CMS made the decision to implement its contingency plan after reviewing statistics showing unacceptably low numbers of compliant claims being submitted.
“Medicare is able to process HIPAA-compliant transactions,” said Tom Grissom, director of CMS’ Center for Medicare Management, “but we need to work with our trading partners to increase the percentage of claims in production.”
The contingency plan permits CMS to continue to accept and process claims in the electronic formats now in use, giving providers additional time to complete the testing process. CMS will regularly reassess the readiness of its trading partners to determine how long the contingency plan will remain in effect.
The authority to implement a contingency plan was provided by guidance issued by HHS on July 24. CMS recognized that transactions often require the participation of two covered entities and that non-compliance by one covered entity may put the second covered entity in a difficult position.
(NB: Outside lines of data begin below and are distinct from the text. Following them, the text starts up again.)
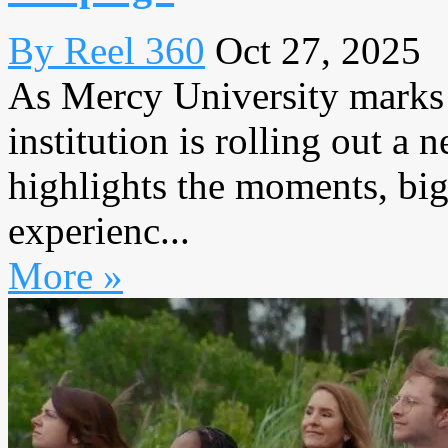
By Reel 360
Oct 27, 2025
As Mercy University marks i
institution is rolling out a
highlights the moments, big
experienc...
More »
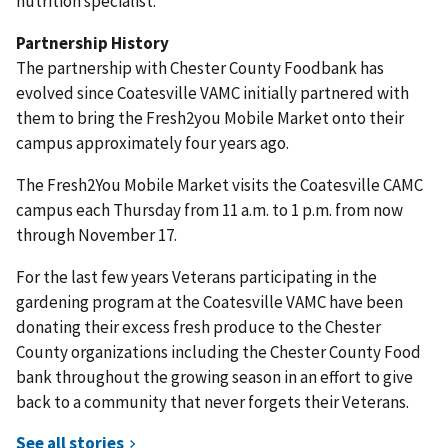
nutrition specialist.
Partnership History
The partnership with Chester County Foodbank has
evolved since Coatesville VAMC initially partnered with
them to bring the Fresh2you Mobile Market onto their
campus approximately four years ago.
The Fresh2You Mobile Market visits the Coatesville CAMC
campus each Thursday from 11 a.m. to 1 p.m. from now
through November 17.
For the last few years Veterans participating in the
gardening program at the Coatesville VAMC have been
donating their excess fresh produce to the Chester
County organizations including the Chester County Food
bank throughout the growing season in an effort to give
back to a community that never forgets their Veterans.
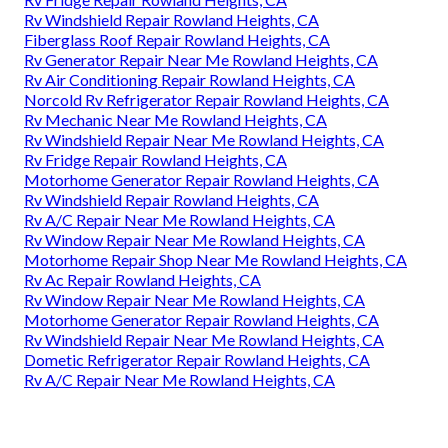
Rv Windshield Repair Rowland Heights, CA
Fiberglass Roof Repair Rowland Heights, CA
Rv Generator Repair Near Me Rowland Heights, CA
Rv Air Conditioning Repair Rowland Heights, CA
Norcold Rv Refrigerator Repair Rowland Heights, CA
Rv Mechanic Near Me Rowland Heights, CA
Rv Windshield Repair Near Me Rowland Heights, CA
Rv Fridge Repair Rowland Heights, CA
Motorhome Generator Repair Rowland Heights, CA
Rv Windshield Repair Rowland Heights, CA
Rv A/C Repair Near Me Rowland Heights, CA
Rv Window Repair Near Me Rowland Heights, CA
Motorhome Repair Shop Near Me Rowland Heights, CA
Rv Ac Repair Rowland Heights, CA
Rv Window Repair Near Me Rowland Heights, CA
Motorhome Generator Repair Rowland Heights, CA
Rv Windshield Repair Near Me Rowland Heights, CA
Dometic Refrigerator Repair Rowland Heights, CA
Rv A/C Repair Near Me Rowland Heights, CA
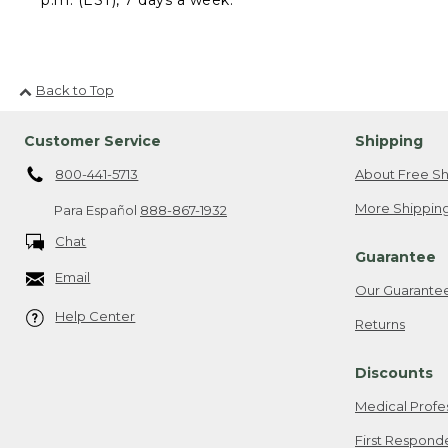
Back to Top
Customer Service
Shipping
800-441-5713
About Free Sh
More Shipping
Para Español
888-867-1932
Chat
Guarantee
Email
Our Guarante
Help Center
Returns
Discounts
Medical Profe
First Respond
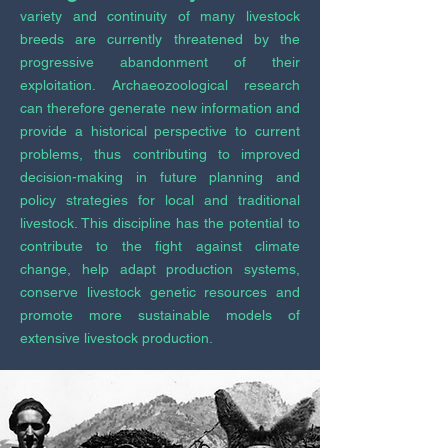
variety and continuity of many livestock
breeds are currently threatened by the
progressive abandonment of their
exploitation. Archaeozoological research
can therefore generate new information and
provide a historical perspective to current
problems, thus contributing to improved
decision-making in future planning and
policy strategies for local and traditional
livestock. This discipline has the potential to
contribute to the fight against climate
change, help adapt production systems,
conserve livestock genetic resources and
promote more sustainable models of
extensive livestock production.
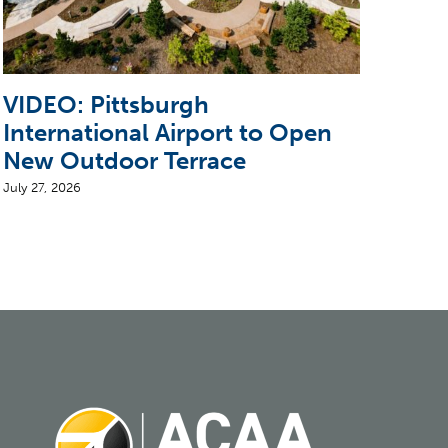
VIDEO: Pittsburgh
Pit
International Airport to Open
Ope
New Outdoor Terrace
to 
July 27, 2026
July 2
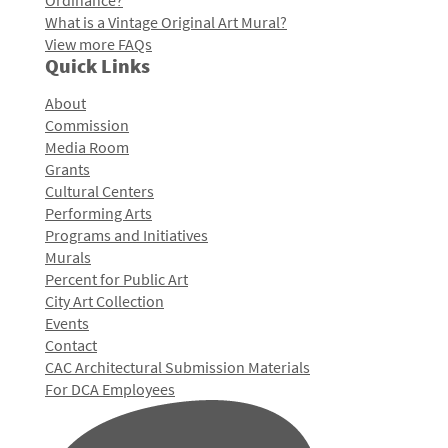
Ordinance?
What is a Vintage Original Art Mural?
View more FAQs
Quick Links
About
Commission
Media Room
Grants
Cultural Centers
Performing Arts
Programs and Initiatives
Murals
Percent for Public Art
City Art Collection
Events
Contact
CAC Architectural Submission Materials
For DCA Employees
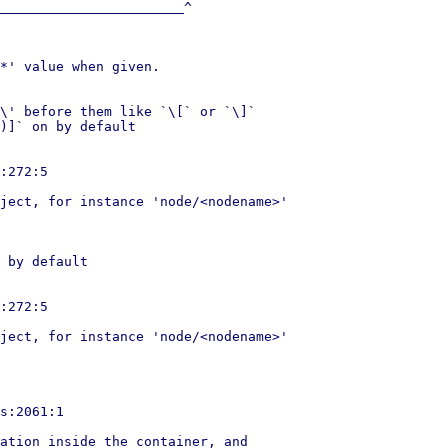
_______________________^

*' value when given.

\' before them like `\[` or `\]`

)]` on by default

:272:5

ject, for instance 'node/<nodename>'

 by default

:272:5

ject, for instance 'node/<nodename>'

s:2061:1

ation inside the container, and
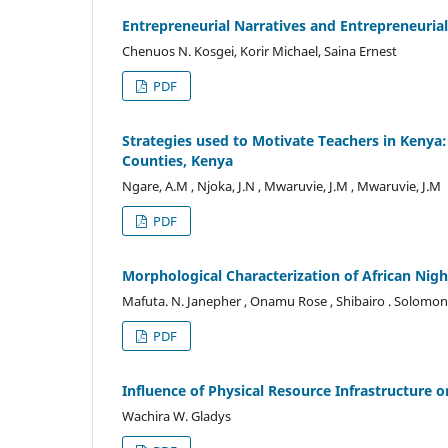
Entrepreneurial Narratives and Entrepreneuri
Chenuos N. Kosgei, Korir Michael, Saina Ernest
PDF
Strategies used to Motivate Teachers in Kenya
Counties, Kenya
Ngare, A.M , Njoka, J.N , Mwaruvie, J.M , Mwaruvie, J.M
PDF
Morphological Characterization of African Ni
Mafuta. N. Janepher , Onamu Rose , Shibairo . Solomo
PDF
Influence of Physical Resource Infrastructure o
Wachira W. Gladys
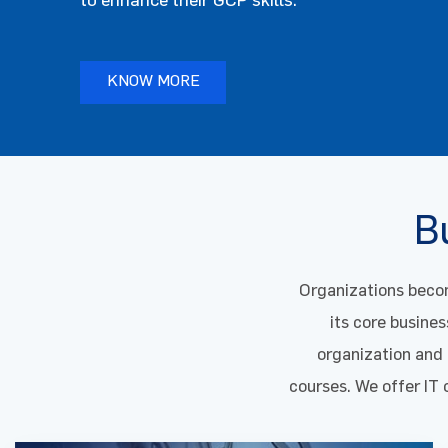
KNOW MORE
KNOW MORE
KNOW MORE
KNOW MORE
KNOW MORE
KNOW MORE
Bu
Organizations becom
its core busines
organization and o
courses. We offer IT 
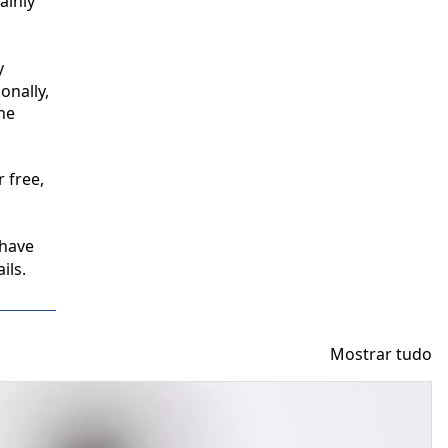
inly 
 
nally, 
e 
free, 
have 
ils.
Mostrar tudo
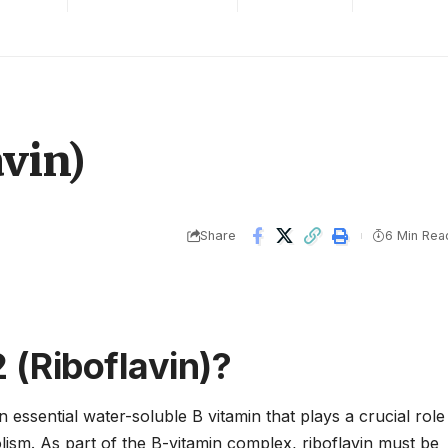
avin)
Share
6 Min Rea
 (Riboflavin)?
n essential water-soluble B vitamin that plays a crucial role
lism. As part of the B-vitamin complex, riboflavin must be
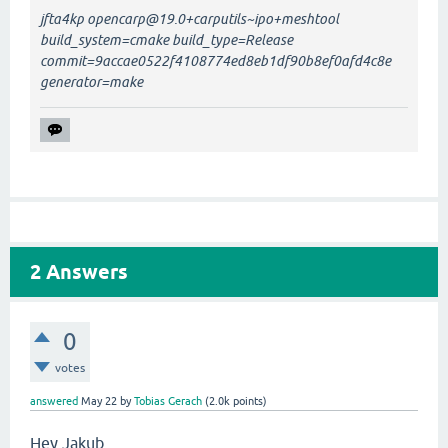
jfta4kp opencarp@19.0+carputils~ipo+meshtool
build_system=cmake build_type=Release
commit=9accae0522f4108774ed8eb1df90b8ef0afd4c8e
generator=make
2
Answers
0
votes
answered
May 22
by
Tobias Gerach
(
2.0k
points)
Hey Jakub,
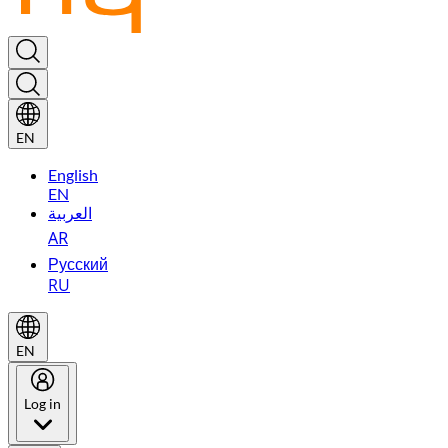
EN
English
EN
العربية
AR
Русский
RU
EN
Log in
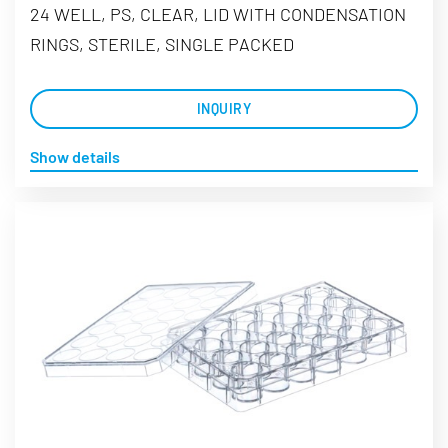
24 WELL, PS, CLEAR, LID WITH CONDENSATION
RINGS, STERILE, SINGLE PACKED
INQUIRY
Show details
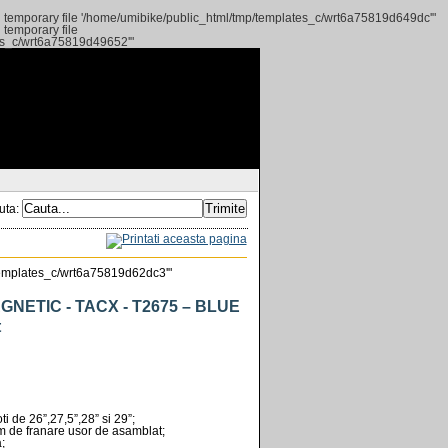
ng temporary file '/home/umibike/public_html/tmp/templates_c/wrt6a75819d649dc'"
 temporary file
tes_c/wrt6a75819d49652'"
uta:
p/templates_c/wrt6a75819d62dc3'"
NETIC - TACX - T2675 – BLUE
t
ti de 26”,27,5”,28” si 29”;
em de franare usor de asamblat;
;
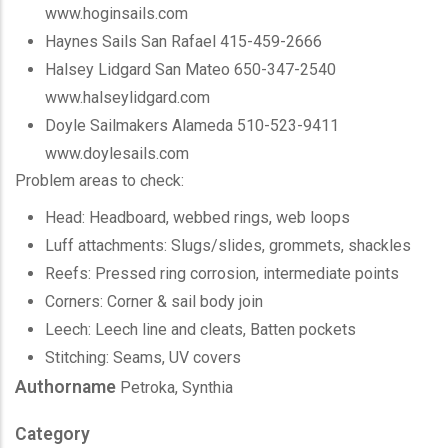
www.hoginsails.com
Haynes Sails San Rafael 415-459-2666
Halsey Lidgard San Mateo 650-347-2540
www.halseylidgard.com
Doyle Sailmakers Alameda 510-523-9411
www.doylesails.com
Problem areas to check:
Head: Headboard, webbed rings, web loops
Luff attachments: Slugs/slides, grommets, shackles
Reefs: Pressed ring corrosion, intermediate points
Corners: Corner & sail body join
Leech: Leech line and cleats, Batten pockets
Stitching: Seams, UV covers
Authorname
Petroka, Synthia
Category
The guidance stated that covered entities that make a good faith effort to comply with HIPAA transactions and code set standards may implement contingencies to maintain operations and cash flow.
CMS announced its contingency plan on September 11, but at that time had not made a decision on whether the plan would be implemented. The September 23 announcement means the CMS contingency plan will be implemented on October 16, 2003.
“We encourage other plans to assess the readiness of their trading partners and implement contingency plans if appropriate,” Grissom said.